Terça-feira, 15 de fevereiro de 2012
11h40 - MPPE consegue na Justiça o afastamento de presidente da Funase
O Ministério Público de Pernambuco (MPPE) conseguiu o afastamento do presidente da Fundação Estadual de Atendimento Socioeducativo de Pernambuco (Funase), Alberto Vinícius de Melo Nascimento. A decisão da juíza da Vara Regional da Infância e Juventude no Cabo de Santo Agostinho, Hélia Viegas Silva, foi proferida na tarde desta terça-feira (14). O afastamento do presidente se deu depois que os promotores de Justiça Maxwell Vignoli e Allison Carvalho ingressaram com uma representação contra a Funase, em janeiro deste ano.
Entre os argumentos utilizados pelos promotores de Justiça estão diversas irregularidades no local, que culminaram com uma rebelião no dia 10 de janeiro, resultando na morte de três adolescentes e em ferimentos em outros três. A decisão judicial deverá ser cumprida em 24 horas e a Secretaria da Infância e Juventude do Estado tem o prazo, improrrogável, de cinco dias para nomear um substituto para o exercício das funções.

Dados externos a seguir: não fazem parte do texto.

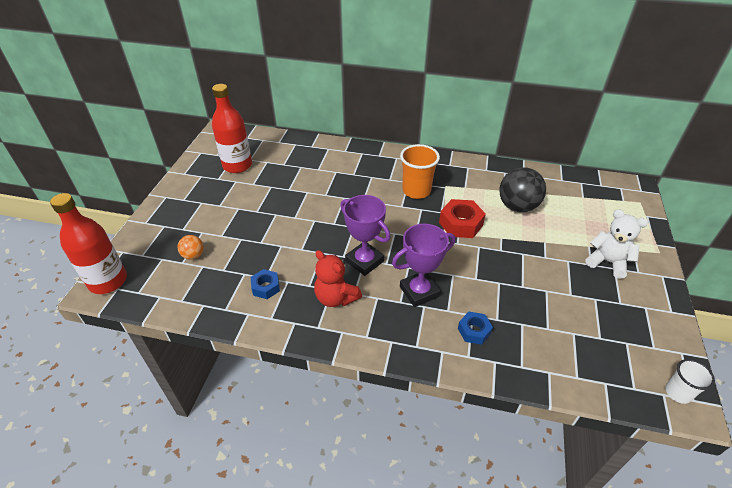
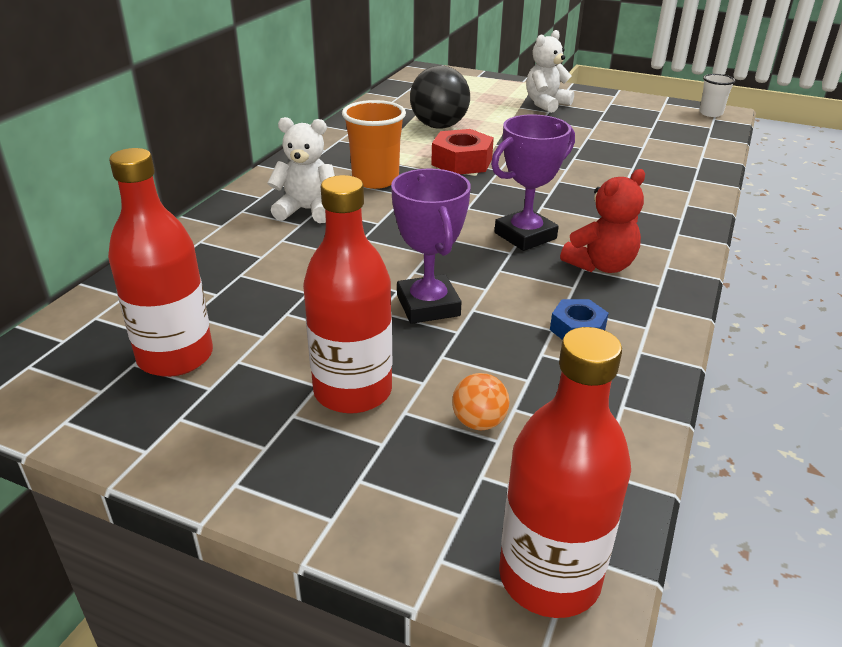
camera: 80 degrees left, 10 degrees down
(215, 215) = (353, 391): none -> red bottle
(369, 173) = (307, 210): none -> white teddy bear
(419, 291) = (588, 205): purple trophy -> purple trophy (428, 306)
(474, 331) = (652, 182): blue nut -> none

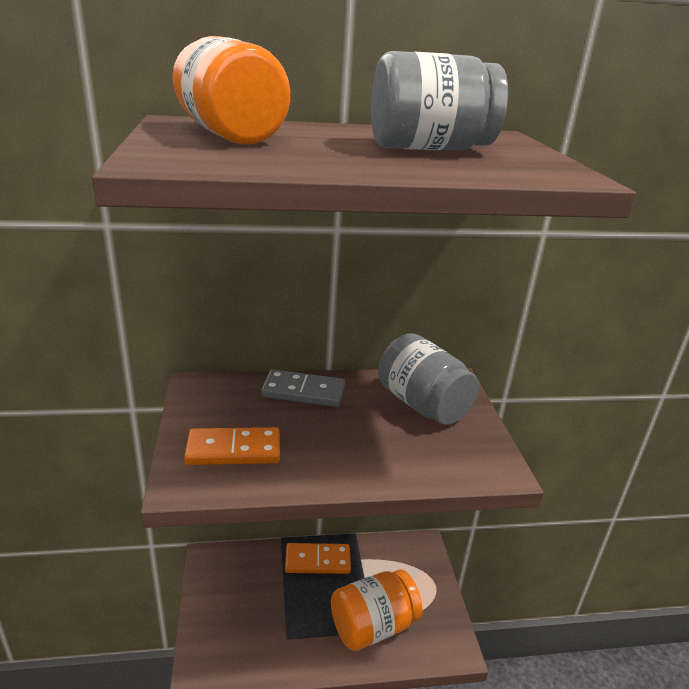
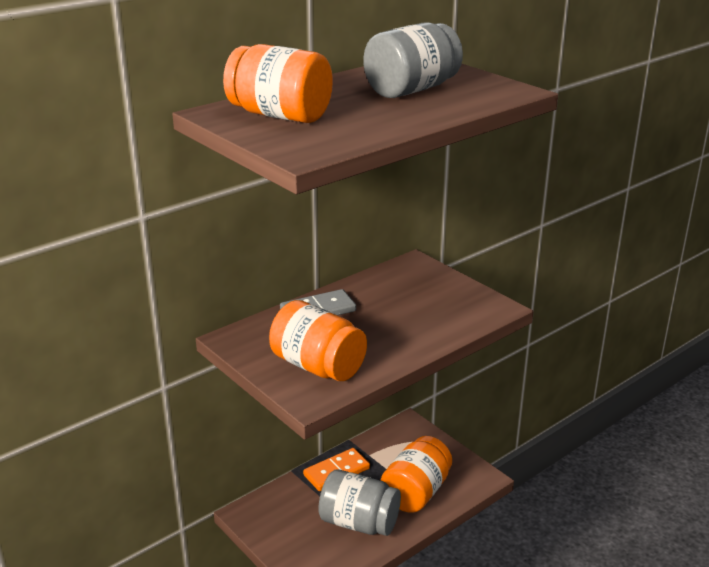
camera: 30 degrees left, 0 degrees up
(233, 450) = (318, 366): orange domino -> orange jar
(422, 404) = (410, 287): grey jar -> grey jar (359, 522)

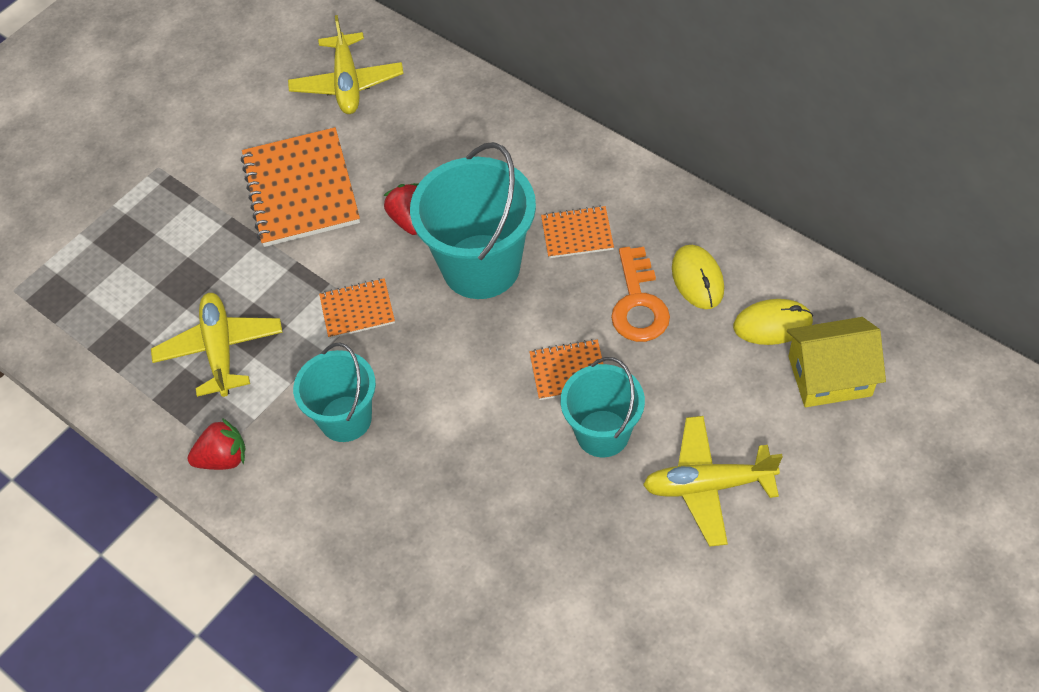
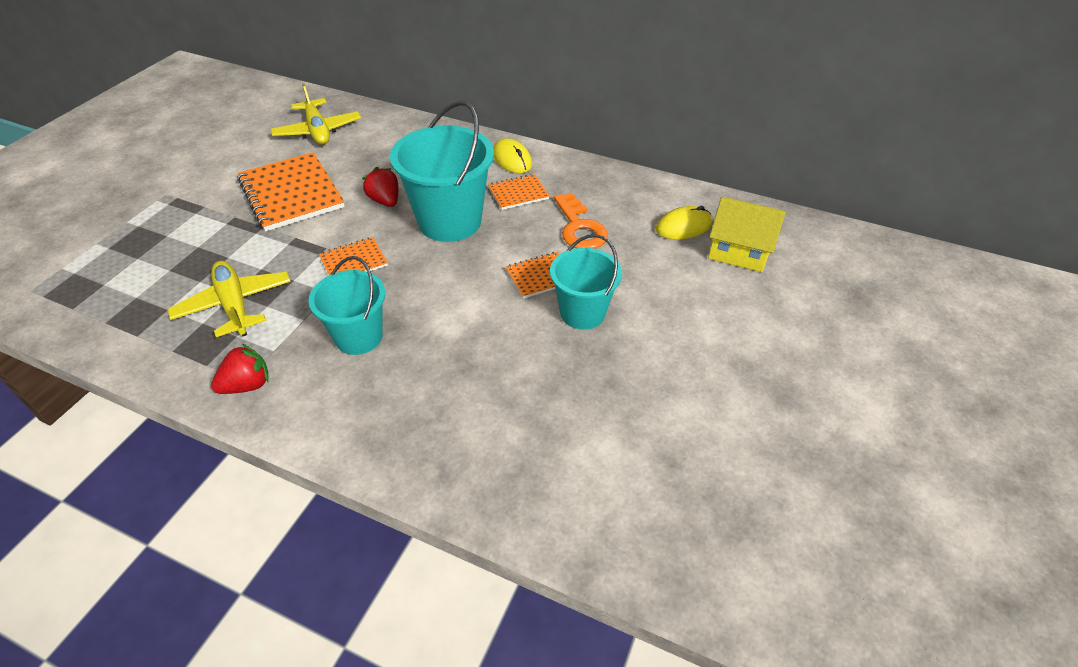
camera: 20 degrees left, 10 degrees down
(697, 279) = (617, 208): yellow mouse -> yellow mouse (512, 159)
(708, 485) = (680, 334): yellow plane -> none
(829, 376) = (739, 251): yellow house -> yellow house turned 45 degrees clockwise

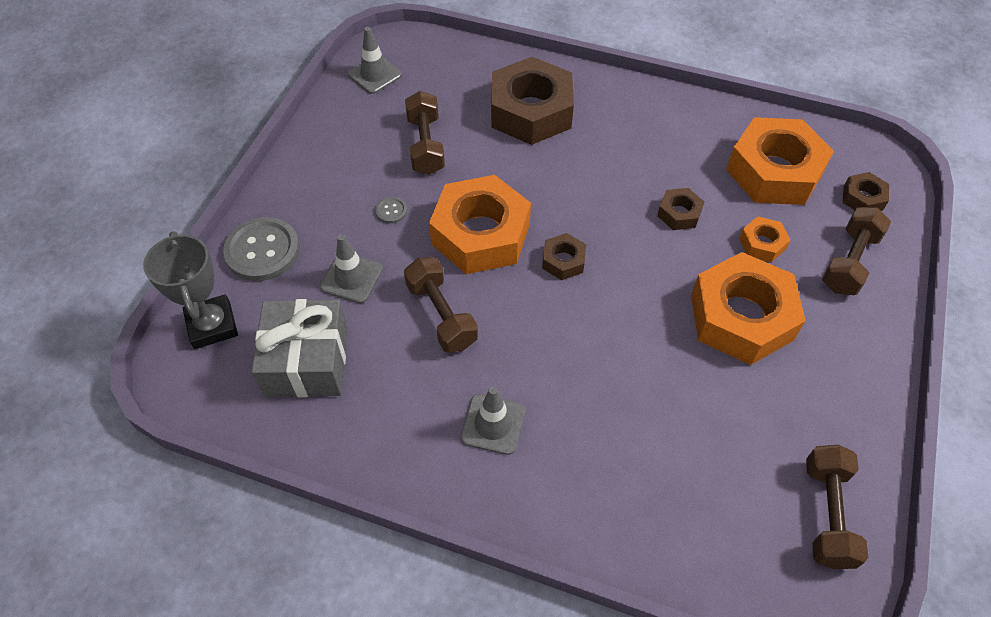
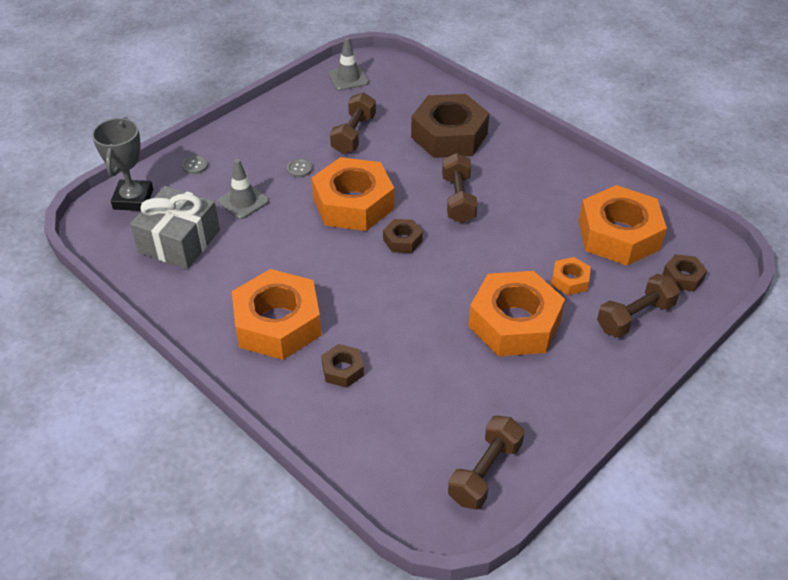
camera: 25 degrees right, 10 degrees down
(262, 251) = (195, 165): grey button -> grey button, size x0.45
(441, 315) = (289, 245): brown dumbbell -> brown dumbbell (458, 199)
(493, 424) = (278, 323): grey traffic cone -> orange nut
(679, 213) = (516, 238): brown nut -> brown nut (343, 370)

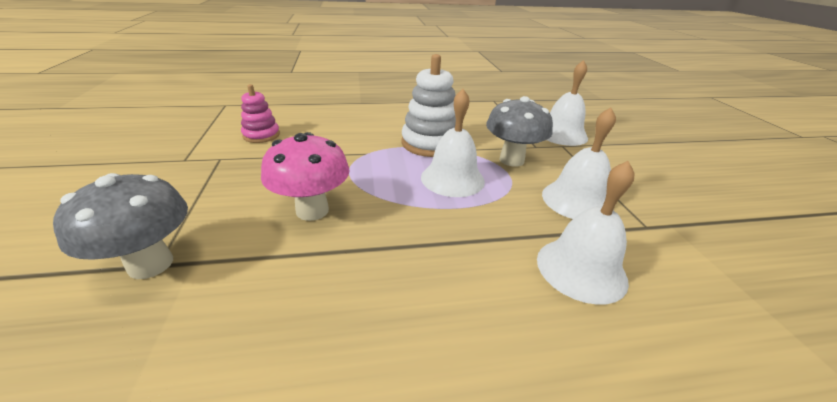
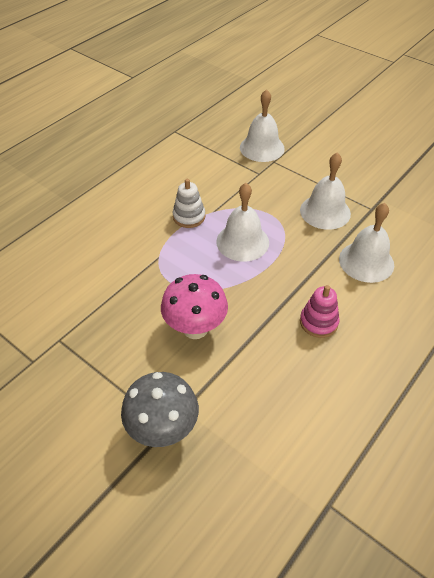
camera: 40 degrees left, 15 degrees up
(261, 135) = (49, 296): pink stacking toy -> pink stacking toy (318, 322)
(430, 143) = (189, 217): white stacking toy -> white stacking toy, size x0.60
(511, 160) = (258, 198): grey mushroom -> none

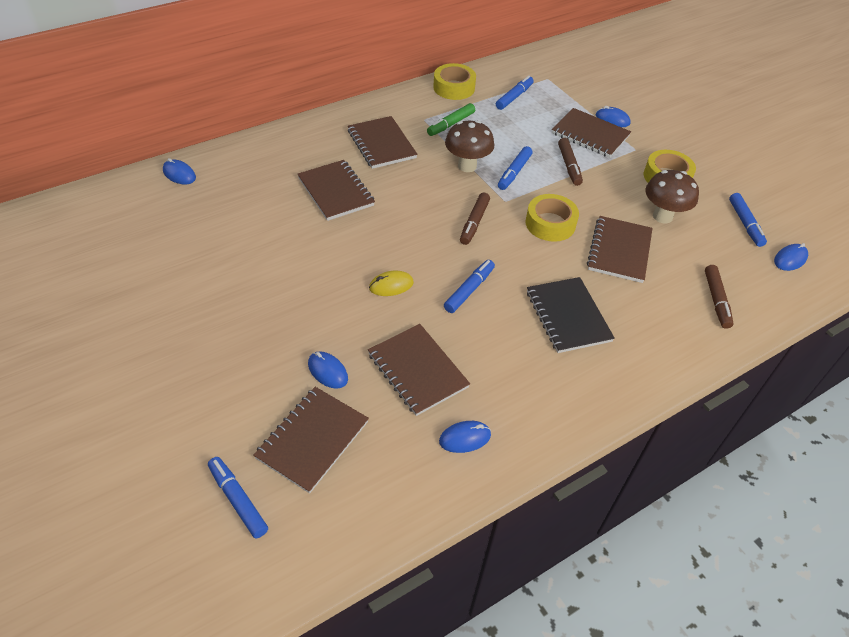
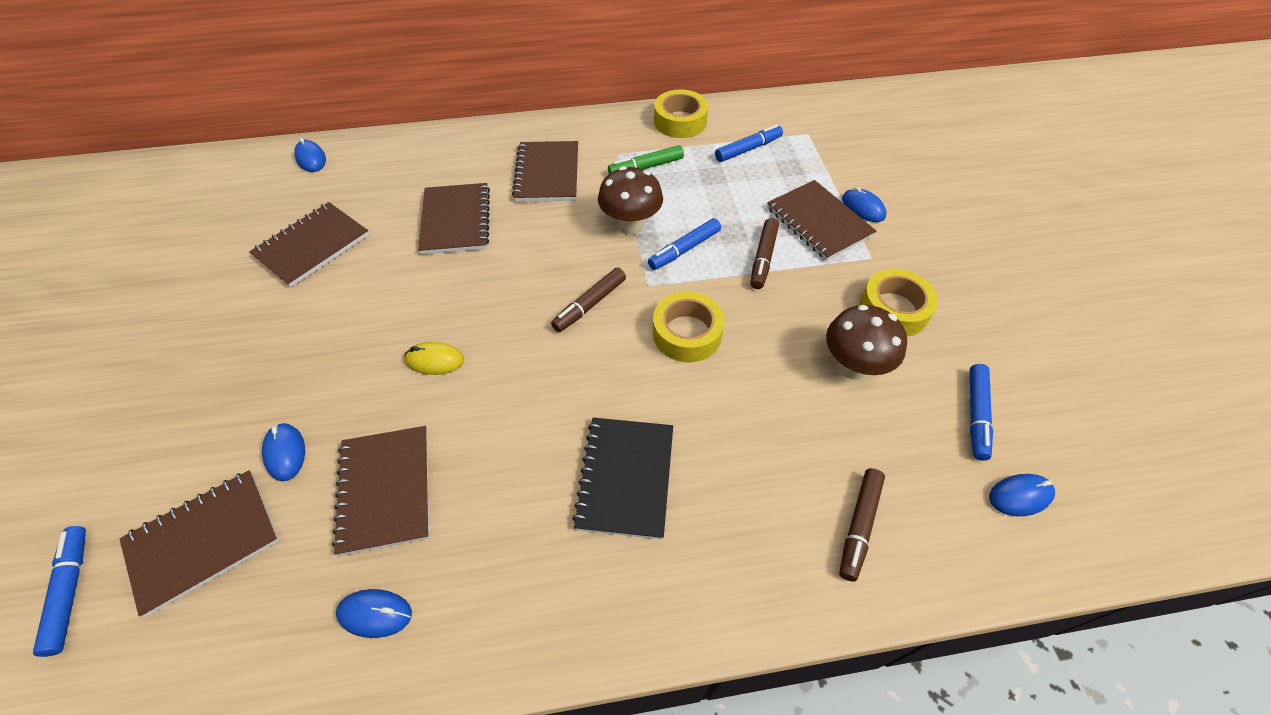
camera: 25 degrees right, 5 degrees up
(469, 290) = (522, 396): blue marker -> none
(619, 251) = (758, 401): brown notebook -> brown notebook (312, 246)

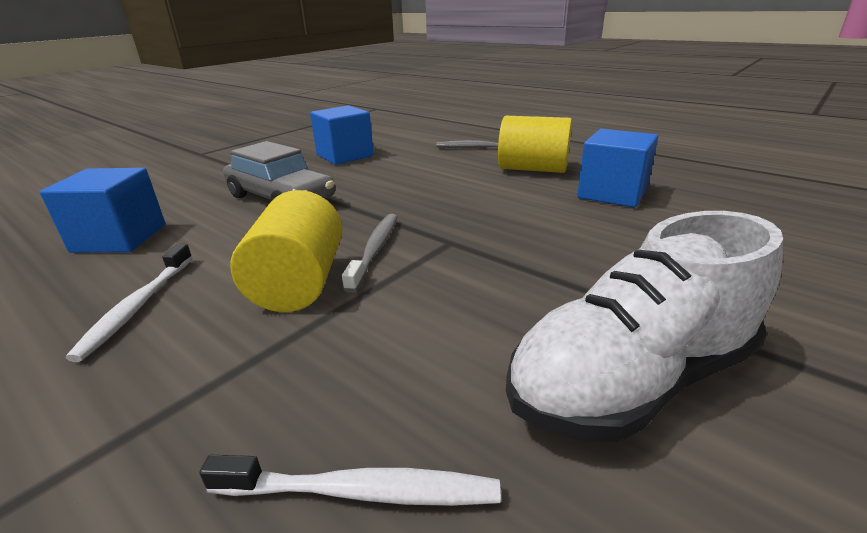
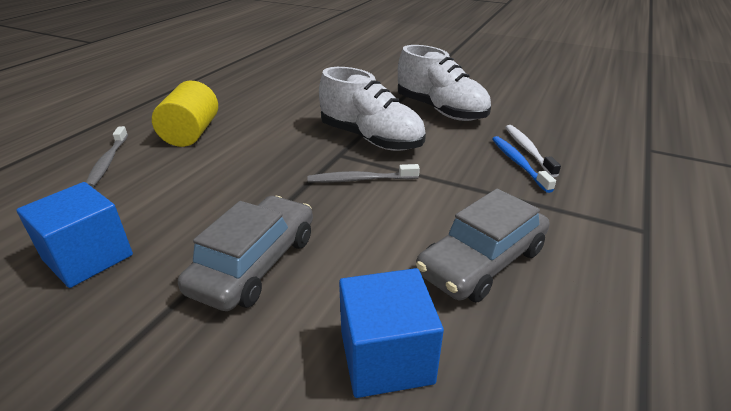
camera: 105 degrees left, 5 degrees up
(138, 306) = (481, 261): white toothbrush -> grey car
(299, 283) = (416, 199): yellow cylinder -> none
(312, 439) = (518, 163): none -> blue toothbrush
(492, 269) = (371, 139): none -> white shoe
(612, 193) = (252, 108): blue cube -> none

De acordo com o procurador-geral de Justiça, Aguinaldo Fenelon, os promotores tentaram resolver o problema na Funase, por meio do diálogo, mas, como não houve avanços, o Ministério Público não teve alternativa a não ser o pedido de afastamento do presidente da Fundação. “Esta medida judicial se deu em defesa dos direitos humanos e da cidadania, pois a situação naquela unidade estava insustentável”, observou Fenelon.
Outro argumento que fundamentou a representação do Ministério Público contra o presidente da Funase diz respeito à existência dos “comandos” dentro da unidade do Cabo de Santo Agostinho. Segundo os promotores, no documento, o presidente era conivente com relação à manutenção dessa hierarquia dentro da unidade.
“A ausência de estratégias na gestão do atual presidente é tão grande que sequer, mesmo depois de várias denúncias do Ministério Público e do relatório do Conselho Nacional de Justiça, dignou-se o gestor a providenciar mudanças nessa condição inadequada de direção”, observam Maxwell e Allison.
Na mesma representação, os promotores acrescentam que “o presidente da Funase esbravejava por toda parte a aceitação e conivência com a liderança de adolescentes para manutenção da suposta ‘paz’ dentro das unidades, como sendo uma das suas estratégias para gestão da Funase. Esta é a mais completa demonstração da incapacidade de gestão do presidente em apresentar soluções para tamanha problemática”.
Por sua vez, a juíza afirma no seu despacho que a administração das Unidades de Internação pelos socioeducandos internados, tidos como “comandos”, reflete, no mínimo uma má gestão e descaso com os direitos dos jovens internos das Unidades.
“Saliente-se, ainda, que, independente do número de Unidades de Internação criadas na atual gestão do presidente, o que se evidencia atualmente são a superlotação das unidades e a necessidade urgente da criação de novas, para garantir o preceituado no art. 94 do Estatuto da Criança e do Adolescente, qual seja a manutenção das unidades de atendimento com ambiência adequada ao funcionamento e habitabilidade, promovendo a uniformidade das procedimentos adotados para o desempenho de suas competências”, diz a magistrada.